§ **Selected extract**:
All parties in the negotiations on the UK’s departure from the EU must now strive to ensure that as little harm as possible is done to research, say 29 Nobel prize winners in letter to May and Juncker
Thirty-five of the biggest names in science from across Europe have called on UK and EU leaders to maintain the “closest possible cooperation” on science post-Brexit, warning any barriers to research collaboration in the EU will be “to the detriment of all”.
A letter to British Prime Minister Theresa May and European Commission President Jean-Claude-Juncker signed by 29 Nobel Laureates and six winners of the Fields medal, says science needs "the flow of people and ideas across borders.”
"The challenges we face must be tackled in a manner that benefits everyone and those challenges are better faced together. Only a deal which allows the closest possible cooperation between the UK and the EU, now and in the future, will make that possible," the scientists say.
The letter’s signatories include biologist Venki Ramakrishnan, president of the Royal Society, and Christiane Nüsslein-Volhard, director at the Max Planck Institute for Developmental Biology until 2015.
The statement comes as the UK approaches its deadline for leaving the EU on 29 March 2019 – and coincides with the publication of a staff survey at Europe's biggest biomedical research centre, the Francis Crick Institute in London, which reveals only 10 per cent of its 1,000-plus researchers feel confident in the future of UK science.
Only four per cent of Crick staff think the government is committed to getting a good deal for science, while only three per cent think the scientific community is being listened to.

§ **Records**:
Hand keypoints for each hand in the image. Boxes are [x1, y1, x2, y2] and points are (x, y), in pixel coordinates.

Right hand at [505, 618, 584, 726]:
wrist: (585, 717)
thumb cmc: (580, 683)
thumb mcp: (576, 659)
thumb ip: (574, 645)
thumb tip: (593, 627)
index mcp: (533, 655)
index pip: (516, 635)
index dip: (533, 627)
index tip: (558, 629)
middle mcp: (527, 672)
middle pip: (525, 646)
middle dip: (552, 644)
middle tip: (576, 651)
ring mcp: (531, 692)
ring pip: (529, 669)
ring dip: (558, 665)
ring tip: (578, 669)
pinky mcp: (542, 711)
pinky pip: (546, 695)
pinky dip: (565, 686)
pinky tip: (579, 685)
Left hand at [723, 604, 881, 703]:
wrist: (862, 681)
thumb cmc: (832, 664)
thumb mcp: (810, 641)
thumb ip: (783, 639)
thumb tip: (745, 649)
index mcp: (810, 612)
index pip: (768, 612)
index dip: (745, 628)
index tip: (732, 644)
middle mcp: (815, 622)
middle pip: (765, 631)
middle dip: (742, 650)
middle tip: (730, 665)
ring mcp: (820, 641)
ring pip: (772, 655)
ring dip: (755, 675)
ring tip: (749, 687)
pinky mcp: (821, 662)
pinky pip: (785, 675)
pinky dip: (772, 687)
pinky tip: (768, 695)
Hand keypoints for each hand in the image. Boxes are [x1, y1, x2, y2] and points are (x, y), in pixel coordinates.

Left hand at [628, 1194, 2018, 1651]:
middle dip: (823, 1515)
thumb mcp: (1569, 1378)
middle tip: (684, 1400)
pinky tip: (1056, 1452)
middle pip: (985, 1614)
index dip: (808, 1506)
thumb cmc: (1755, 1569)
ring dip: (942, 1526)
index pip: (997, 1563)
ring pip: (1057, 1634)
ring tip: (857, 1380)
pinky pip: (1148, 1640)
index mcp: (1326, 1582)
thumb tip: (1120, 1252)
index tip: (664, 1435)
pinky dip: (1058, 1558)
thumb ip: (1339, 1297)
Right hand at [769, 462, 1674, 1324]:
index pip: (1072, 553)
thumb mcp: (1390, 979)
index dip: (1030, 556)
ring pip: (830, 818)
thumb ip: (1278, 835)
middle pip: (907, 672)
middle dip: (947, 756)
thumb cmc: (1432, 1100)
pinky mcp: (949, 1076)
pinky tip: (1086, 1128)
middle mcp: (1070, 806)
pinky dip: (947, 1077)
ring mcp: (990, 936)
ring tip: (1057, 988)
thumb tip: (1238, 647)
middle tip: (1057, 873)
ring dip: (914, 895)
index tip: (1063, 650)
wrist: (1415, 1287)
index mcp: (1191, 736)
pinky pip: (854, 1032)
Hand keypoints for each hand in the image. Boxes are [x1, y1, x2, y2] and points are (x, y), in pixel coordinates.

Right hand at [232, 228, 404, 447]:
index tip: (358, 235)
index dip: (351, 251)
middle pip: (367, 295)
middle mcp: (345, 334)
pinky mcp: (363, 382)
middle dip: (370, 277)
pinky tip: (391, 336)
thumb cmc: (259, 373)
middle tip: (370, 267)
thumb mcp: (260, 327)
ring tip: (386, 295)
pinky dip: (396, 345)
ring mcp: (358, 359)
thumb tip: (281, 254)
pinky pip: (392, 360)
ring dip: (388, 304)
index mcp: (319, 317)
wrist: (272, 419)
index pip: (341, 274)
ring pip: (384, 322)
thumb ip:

§ **Work to complete**: Reproduce the entire text about Nobel laureates urging UK-EU science cooperation after Brexit, word for word. The data that comes before has no connection to the text.

§ **Finished task**:
All parties in the negotiations on the UK’s departure from the EU must now strive to ensure that as little harm as possible is done to research, say 29 Nobel prize winners in letter to May and Juncker
Thirty-five of the biggest names in science from across Europe have called on UK and EU leaders to maintain the “closest possible cooperation” on science post-Brexit, warning any barriers to research collaboration in the EU will be “to the detriment of all”.
A letter to British Prime Minister Theresa May and European Commission President Jean-Claude-Juncker signed by 29 Nobel Laureates and six winners of the Fields medal, says science needs "the flow of people and ideas across borders.”
"The challenges we face must be tackled in a manner that benefits everyone and those challenges are better faced together. Only a deal which allows the closest possible cooperation between the UK and the EU, now and in the future, will make that possible," the scientists say.
The letter’s signatories include biologist Venki Ramakrishnan, president of the Royal Society, and Christiane Nüsslein-Volhard, director at the Max Planck Institute for Developmental Biology until 2015.
The statement comes as the UK approaches its deadline for leaving the EU on 29 March 2019 – and coincides with the publication of a staff survey at Europe's biggest biomedical research centre, the Francis Crick Institute in London, which reveals only 10 per cent of its 1,000-plus researchers feel confident in the future of UK science.
Only four per cent of Crick staff think the government is committed to getting a good deal for science, while only three per cent think the scientific community is being listened to.